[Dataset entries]
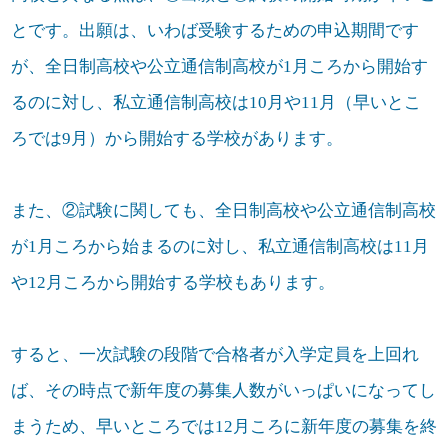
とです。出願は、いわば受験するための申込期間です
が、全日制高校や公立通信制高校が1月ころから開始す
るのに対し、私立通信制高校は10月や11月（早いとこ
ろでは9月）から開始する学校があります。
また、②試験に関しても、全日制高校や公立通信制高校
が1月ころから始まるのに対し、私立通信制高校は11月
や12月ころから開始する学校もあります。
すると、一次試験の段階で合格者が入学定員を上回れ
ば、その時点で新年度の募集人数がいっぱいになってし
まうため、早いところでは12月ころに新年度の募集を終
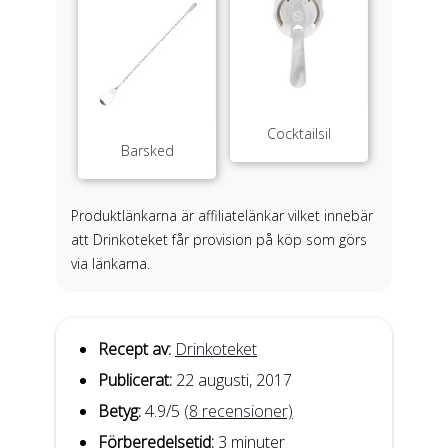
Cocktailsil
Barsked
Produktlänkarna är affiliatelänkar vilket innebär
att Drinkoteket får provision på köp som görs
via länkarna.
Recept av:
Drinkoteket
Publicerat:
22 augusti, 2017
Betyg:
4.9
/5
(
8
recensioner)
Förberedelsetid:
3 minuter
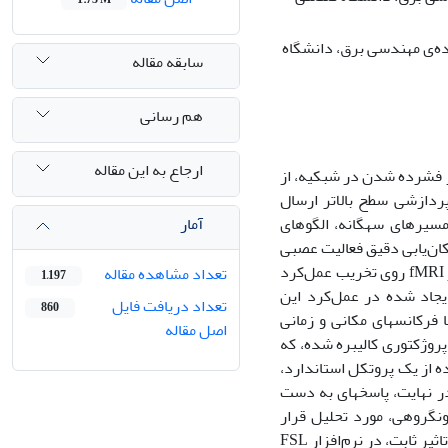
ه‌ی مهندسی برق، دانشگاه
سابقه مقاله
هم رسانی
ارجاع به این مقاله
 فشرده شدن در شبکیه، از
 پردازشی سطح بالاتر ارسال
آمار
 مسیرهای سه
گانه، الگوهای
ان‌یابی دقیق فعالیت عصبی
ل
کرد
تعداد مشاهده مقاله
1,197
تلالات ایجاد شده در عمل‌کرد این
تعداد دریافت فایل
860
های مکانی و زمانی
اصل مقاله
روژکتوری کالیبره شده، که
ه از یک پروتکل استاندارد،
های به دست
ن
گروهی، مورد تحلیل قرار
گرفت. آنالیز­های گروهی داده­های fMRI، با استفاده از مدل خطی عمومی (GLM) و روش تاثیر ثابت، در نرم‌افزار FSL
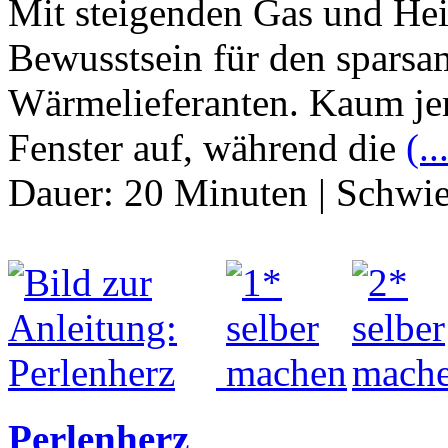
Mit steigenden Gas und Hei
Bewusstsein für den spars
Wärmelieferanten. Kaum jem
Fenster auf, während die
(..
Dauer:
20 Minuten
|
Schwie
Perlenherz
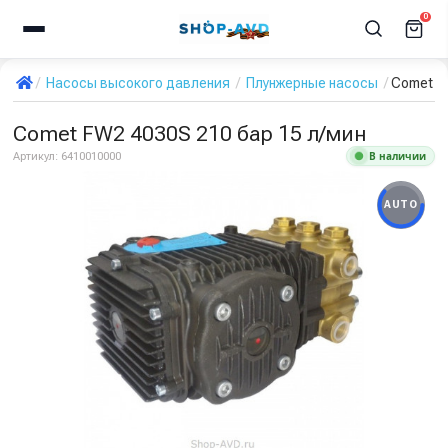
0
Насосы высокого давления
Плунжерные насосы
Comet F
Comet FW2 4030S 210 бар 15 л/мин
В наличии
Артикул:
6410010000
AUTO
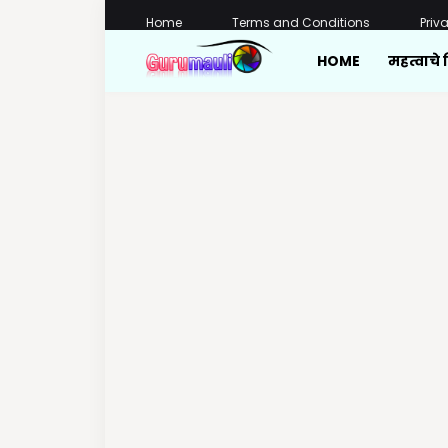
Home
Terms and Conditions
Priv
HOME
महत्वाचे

Activity:
What is needed here is an exact transcript of the data above, pictures excluded.

Response for this exercise:
とです。出願は、いわば受験するための申込期間です
が、全日制高校や公立通信制高校が1月ころから開始す
るのに対し、私立通信制高校は10月や11月（早いとこ
ろでは9月）から開始する学校があります。
また、②試験に関しても、全日制高校や公立通信制高校
が1月ころから始まるのに対し、私立通信制高校は11月
や12月ころから開始する学校もあります。
すると、一次試験の段階で合格者が入学定員を上回れ
ば、その時点で新年度の募集人数がいっぱいになってし
まうため、早いところでは12月ころに新年度の募集を終
Cocktailsil
Barsked
Produktlänkarna är affiliatelänkar vilket innebär
att Drinkoteket får provision på köp som görs
via länkarna.
Recept av:
Drinkoteket
Publicerat:
22 augusti, 2017
Betyg:
4.9
/5
(
8
recensioner)
Förberedelsetid:
3 minuter
ه‌ی مهندسی برق، دانشگاه
سابقه مقاله
هم رسانی
ارجاع به این مقاله
 فشرده شدن در شبکیه، از
 پردازشی سطح بالاتر ارسال
آمار
 مسیرهای سه
گانه، الگوهای
ان‌یابی دقیق فعالیت عصبی
ل
کرد
تعداد مشاهده مقاله
1,197
تلالات ایجاد شده در عمل‌کرد این
تعداد دریافت فایل
860
های مکانی و زمانی
اصل مقاله
روژکتوری کالیبره شده، که
ه از یک پروتکل استاندارد،
های به دست
ن
گروهی، مورد تحلیل قرار
گرفت. آنالیز­های گروهی داده­های fMRI، با استفاده از مدل خطی عمومی (GLM) و روش تاثیر ثابت، در نرم‌افزار FSL
Mit steigenden Gas und Hei
Bewusstsein für den spars
Wärmelieferanten. Kaum jem
Fenster auf, während die
(..
Dauer:
20 Minuten
|
Schwie
Perlenherz
0
Насосы высокого давления
Плунжерные насосы
Comet F
Comet FW2 4030S 210 бар 15 л/мин
В наличии
Артикул:
6410010000
AUTO
Home
Terms and Conditions
Priv
HOME
महत्वाचे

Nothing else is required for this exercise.